_AIM OF THE EXERCISE_.
Write out the stretch of the records below from the line containing "longitude: 8.8078" through the line containing "longitude: 127.6543", reproducing each line unchanged and including both end lines.

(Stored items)
** Start **
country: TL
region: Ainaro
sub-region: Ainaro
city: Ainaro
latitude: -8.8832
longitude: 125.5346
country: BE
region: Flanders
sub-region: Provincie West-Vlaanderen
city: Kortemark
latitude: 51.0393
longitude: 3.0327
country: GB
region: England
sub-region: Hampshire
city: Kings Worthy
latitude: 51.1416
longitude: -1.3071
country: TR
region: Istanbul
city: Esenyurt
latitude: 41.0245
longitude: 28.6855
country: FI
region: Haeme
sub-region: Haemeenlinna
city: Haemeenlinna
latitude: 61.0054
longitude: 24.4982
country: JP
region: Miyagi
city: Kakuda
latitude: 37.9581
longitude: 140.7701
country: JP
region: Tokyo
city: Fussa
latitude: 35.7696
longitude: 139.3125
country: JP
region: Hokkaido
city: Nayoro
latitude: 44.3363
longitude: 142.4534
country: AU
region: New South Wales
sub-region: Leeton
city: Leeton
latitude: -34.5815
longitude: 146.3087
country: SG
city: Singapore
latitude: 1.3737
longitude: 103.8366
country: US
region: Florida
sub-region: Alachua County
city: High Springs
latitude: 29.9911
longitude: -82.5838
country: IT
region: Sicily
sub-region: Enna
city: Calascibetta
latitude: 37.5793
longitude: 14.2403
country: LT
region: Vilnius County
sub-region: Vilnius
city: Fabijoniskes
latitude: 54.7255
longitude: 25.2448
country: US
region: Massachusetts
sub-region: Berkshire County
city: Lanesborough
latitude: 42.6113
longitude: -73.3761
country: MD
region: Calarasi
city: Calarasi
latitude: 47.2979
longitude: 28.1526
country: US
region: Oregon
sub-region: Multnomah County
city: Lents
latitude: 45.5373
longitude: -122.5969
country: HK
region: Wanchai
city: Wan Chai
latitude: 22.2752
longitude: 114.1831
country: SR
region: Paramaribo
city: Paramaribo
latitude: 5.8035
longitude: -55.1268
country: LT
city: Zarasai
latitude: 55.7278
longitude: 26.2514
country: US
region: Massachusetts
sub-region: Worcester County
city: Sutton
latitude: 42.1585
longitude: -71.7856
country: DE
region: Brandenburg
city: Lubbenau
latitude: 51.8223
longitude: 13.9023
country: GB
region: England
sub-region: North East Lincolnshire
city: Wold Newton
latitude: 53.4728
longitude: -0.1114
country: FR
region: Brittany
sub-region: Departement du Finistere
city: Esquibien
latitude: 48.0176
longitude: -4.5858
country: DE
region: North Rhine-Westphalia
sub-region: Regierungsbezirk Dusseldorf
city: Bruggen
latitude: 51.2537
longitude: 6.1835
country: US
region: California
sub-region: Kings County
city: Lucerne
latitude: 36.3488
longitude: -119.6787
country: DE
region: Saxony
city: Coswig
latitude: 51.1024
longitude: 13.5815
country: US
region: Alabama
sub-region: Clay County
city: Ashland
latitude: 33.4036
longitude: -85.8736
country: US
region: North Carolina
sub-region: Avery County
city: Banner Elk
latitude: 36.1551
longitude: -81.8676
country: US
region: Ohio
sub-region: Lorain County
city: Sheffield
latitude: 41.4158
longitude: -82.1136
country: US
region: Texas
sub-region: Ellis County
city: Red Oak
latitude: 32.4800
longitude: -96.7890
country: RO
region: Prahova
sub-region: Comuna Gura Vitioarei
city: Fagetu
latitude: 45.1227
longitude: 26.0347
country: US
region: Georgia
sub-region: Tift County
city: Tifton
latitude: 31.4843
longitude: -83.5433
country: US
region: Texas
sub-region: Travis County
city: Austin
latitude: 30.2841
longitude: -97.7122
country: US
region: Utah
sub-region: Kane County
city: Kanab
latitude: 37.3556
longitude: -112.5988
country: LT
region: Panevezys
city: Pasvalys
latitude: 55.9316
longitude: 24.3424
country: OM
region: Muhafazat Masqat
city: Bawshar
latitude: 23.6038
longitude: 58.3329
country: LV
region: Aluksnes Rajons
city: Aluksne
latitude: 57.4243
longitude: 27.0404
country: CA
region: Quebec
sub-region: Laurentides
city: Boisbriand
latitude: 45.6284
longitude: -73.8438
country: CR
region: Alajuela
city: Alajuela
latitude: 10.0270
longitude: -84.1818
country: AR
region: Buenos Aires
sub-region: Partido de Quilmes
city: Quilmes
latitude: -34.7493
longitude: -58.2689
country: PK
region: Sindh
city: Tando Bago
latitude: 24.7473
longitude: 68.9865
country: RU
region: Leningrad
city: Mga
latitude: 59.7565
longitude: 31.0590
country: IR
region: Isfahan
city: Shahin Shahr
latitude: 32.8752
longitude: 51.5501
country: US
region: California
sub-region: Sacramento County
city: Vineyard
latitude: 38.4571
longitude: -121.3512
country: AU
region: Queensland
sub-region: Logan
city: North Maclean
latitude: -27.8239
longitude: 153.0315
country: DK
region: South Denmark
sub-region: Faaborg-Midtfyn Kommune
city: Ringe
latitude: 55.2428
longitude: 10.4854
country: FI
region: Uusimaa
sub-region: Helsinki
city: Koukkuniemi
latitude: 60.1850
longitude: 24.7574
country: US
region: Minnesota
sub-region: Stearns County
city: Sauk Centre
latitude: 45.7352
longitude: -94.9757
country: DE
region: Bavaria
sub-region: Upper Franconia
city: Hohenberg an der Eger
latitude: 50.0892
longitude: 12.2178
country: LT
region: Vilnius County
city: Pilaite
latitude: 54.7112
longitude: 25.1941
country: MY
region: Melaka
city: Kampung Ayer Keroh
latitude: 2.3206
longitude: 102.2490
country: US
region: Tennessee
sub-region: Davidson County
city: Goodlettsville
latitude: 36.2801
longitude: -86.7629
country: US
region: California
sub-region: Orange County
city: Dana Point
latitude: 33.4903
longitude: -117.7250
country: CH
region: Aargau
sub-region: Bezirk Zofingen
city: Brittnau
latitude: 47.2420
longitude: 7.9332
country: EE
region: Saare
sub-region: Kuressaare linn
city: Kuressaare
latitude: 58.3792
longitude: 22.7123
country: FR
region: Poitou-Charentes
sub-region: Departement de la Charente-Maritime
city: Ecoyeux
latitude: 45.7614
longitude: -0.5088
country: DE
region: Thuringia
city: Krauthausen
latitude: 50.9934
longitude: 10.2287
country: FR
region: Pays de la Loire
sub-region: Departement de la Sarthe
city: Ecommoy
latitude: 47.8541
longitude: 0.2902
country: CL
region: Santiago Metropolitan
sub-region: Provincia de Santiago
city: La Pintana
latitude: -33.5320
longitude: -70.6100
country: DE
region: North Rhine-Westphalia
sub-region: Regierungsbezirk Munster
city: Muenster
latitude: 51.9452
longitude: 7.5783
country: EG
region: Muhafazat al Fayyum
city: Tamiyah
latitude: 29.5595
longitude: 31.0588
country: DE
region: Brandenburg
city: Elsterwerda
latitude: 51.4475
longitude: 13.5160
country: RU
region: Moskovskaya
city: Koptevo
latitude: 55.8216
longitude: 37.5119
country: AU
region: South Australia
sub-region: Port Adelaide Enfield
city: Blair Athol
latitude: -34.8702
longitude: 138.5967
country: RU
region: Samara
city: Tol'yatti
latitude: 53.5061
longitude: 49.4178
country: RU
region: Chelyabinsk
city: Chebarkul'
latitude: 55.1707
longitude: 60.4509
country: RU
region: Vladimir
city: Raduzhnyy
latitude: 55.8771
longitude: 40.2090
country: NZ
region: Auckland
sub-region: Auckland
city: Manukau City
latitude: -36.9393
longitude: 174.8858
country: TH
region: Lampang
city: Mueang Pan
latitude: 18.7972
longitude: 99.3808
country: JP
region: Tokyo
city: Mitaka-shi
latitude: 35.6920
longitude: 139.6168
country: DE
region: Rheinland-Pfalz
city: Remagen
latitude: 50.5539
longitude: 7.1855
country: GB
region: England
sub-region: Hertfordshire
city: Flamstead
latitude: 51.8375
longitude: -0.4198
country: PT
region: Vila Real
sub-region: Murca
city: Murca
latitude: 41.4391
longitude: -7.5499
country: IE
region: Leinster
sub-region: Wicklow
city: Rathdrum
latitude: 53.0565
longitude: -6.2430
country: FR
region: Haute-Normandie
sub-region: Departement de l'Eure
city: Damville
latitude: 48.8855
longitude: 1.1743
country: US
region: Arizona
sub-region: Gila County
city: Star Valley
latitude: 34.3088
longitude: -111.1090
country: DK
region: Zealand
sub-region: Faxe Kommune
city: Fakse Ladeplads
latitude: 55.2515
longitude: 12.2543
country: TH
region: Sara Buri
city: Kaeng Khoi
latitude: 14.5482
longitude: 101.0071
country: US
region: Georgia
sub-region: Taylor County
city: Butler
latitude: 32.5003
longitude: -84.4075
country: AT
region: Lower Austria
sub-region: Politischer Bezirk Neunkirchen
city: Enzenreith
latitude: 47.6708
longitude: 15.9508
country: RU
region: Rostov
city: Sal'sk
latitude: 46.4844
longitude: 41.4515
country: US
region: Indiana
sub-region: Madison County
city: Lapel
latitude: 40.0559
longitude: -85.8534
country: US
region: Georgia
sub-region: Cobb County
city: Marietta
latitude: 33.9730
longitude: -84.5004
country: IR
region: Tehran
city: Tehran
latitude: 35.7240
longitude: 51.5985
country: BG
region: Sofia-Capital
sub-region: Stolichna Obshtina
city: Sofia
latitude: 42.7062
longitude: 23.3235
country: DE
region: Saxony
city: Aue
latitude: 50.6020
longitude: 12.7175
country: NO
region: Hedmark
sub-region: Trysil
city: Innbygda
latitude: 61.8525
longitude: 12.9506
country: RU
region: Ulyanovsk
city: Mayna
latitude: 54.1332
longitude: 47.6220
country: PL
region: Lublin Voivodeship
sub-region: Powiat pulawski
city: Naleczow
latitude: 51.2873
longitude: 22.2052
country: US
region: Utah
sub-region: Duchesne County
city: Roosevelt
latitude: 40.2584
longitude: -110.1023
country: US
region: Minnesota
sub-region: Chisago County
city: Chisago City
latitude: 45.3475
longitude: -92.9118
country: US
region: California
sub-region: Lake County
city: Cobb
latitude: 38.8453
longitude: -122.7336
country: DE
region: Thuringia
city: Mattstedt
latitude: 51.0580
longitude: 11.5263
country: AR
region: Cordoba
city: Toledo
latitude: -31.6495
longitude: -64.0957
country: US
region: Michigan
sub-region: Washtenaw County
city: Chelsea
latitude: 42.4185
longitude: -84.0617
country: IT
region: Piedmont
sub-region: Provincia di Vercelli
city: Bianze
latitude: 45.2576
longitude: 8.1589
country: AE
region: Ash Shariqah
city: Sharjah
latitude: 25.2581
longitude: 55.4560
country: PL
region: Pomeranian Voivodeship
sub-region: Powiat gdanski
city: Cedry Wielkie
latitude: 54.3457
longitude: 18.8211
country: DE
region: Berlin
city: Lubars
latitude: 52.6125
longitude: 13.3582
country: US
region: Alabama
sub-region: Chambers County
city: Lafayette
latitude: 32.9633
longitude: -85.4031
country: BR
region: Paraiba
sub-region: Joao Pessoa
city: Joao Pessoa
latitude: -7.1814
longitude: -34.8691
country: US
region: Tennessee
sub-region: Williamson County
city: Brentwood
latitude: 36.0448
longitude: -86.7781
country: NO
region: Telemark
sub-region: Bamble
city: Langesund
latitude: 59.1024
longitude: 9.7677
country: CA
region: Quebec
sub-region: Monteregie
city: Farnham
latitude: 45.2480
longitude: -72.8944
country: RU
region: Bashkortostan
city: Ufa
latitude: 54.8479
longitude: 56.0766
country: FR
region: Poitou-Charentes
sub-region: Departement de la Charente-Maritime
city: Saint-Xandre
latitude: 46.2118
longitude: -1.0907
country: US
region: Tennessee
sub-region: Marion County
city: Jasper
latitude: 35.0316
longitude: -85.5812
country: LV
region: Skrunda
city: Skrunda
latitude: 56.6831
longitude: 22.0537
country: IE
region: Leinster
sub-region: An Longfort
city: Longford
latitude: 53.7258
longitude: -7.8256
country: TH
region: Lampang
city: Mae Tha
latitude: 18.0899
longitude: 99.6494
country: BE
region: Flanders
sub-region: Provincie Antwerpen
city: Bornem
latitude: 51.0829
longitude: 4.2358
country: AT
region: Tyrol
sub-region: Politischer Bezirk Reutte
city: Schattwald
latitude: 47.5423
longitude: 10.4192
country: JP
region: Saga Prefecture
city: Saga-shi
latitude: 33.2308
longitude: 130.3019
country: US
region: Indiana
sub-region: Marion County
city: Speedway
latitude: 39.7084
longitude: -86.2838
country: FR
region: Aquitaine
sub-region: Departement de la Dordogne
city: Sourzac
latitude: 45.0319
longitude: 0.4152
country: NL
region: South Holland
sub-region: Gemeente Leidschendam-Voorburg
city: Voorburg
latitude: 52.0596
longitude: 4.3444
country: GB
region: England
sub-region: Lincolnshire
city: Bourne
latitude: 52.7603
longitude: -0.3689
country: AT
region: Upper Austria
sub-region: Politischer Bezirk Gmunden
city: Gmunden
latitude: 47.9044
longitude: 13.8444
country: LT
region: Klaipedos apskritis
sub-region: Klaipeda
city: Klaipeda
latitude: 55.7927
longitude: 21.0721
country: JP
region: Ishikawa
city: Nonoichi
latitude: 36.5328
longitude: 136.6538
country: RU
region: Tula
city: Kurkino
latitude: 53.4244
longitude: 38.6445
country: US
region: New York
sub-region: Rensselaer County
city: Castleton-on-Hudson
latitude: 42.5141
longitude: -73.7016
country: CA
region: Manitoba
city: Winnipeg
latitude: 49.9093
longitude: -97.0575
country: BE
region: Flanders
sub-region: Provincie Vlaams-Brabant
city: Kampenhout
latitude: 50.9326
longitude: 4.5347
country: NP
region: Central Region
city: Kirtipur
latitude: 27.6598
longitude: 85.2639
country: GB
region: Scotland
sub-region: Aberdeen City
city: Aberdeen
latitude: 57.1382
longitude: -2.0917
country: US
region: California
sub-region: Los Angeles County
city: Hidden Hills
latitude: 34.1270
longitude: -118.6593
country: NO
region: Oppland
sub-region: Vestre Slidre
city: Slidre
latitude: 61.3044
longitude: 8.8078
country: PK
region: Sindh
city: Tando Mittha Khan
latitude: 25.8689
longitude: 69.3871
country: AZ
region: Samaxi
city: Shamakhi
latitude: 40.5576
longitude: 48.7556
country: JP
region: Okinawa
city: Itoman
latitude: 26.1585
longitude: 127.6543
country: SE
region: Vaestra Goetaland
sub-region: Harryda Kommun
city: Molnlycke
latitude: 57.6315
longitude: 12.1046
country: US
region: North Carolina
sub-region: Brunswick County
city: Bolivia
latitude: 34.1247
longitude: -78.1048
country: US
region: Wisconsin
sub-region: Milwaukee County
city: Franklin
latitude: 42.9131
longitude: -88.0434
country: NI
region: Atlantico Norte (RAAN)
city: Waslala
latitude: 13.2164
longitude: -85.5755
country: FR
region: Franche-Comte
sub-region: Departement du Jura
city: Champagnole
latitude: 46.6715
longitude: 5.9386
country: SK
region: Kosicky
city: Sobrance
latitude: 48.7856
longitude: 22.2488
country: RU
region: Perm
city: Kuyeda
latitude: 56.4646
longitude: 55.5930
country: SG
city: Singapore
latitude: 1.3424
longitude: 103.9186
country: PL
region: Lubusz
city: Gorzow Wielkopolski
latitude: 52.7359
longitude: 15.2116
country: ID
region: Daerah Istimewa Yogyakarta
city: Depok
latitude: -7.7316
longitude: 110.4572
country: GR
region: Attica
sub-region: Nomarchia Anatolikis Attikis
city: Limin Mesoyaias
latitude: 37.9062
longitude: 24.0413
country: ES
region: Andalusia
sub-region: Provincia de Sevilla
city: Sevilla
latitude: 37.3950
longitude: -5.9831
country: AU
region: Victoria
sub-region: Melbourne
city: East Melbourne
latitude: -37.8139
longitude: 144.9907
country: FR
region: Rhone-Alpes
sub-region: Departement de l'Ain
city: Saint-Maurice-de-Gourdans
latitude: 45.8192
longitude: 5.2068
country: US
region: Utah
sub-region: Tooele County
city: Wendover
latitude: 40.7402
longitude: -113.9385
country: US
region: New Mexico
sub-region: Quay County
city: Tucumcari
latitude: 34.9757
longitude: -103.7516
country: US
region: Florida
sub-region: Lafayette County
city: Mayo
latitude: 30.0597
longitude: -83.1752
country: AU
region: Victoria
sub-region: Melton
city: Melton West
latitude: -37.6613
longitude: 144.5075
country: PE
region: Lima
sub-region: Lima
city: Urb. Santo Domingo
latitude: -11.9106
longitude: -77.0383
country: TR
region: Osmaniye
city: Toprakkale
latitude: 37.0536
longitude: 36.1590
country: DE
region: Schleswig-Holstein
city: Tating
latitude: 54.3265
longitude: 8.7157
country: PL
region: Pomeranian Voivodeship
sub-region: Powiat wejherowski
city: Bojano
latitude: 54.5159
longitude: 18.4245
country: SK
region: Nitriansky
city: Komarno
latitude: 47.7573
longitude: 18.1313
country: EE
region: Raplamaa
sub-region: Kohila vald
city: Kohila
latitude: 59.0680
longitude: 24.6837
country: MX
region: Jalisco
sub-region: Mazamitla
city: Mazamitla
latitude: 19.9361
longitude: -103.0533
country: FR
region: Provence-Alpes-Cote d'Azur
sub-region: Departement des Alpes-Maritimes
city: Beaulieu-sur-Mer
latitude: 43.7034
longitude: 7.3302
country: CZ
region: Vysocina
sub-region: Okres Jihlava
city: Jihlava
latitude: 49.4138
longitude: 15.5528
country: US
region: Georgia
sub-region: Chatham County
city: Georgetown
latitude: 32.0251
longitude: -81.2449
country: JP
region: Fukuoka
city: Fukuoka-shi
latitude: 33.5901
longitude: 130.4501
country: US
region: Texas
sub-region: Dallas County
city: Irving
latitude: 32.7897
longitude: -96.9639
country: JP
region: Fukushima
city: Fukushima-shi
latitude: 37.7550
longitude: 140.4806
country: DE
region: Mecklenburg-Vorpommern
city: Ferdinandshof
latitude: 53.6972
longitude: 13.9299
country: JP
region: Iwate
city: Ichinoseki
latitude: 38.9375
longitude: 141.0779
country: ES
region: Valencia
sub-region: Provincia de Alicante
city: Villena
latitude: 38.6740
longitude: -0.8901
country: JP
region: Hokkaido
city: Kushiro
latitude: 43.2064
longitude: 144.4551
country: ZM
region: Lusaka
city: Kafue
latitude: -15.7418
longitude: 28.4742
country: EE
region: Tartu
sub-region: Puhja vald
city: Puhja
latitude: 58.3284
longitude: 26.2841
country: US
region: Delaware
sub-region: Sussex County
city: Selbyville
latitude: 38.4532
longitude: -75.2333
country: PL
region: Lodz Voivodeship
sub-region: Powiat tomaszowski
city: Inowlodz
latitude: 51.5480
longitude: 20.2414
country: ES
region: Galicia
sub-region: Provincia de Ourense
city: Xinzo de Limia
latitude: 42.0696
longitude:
** End **
_SOLUTION FOR THIS PROBLEM_.
longitude: 8.8078
country: PK
region: Sindh
city: Tando Mittha Khan
latitude: 25.8689
longitude: 69.3871
country: AZ
region: Samaxi
city: Shamakhi
latitude: 40.5576
longitude: 48.7556
country: JP
region: Okinawa
city: Itoman
latitude: 26.1585
longitude: 127.6543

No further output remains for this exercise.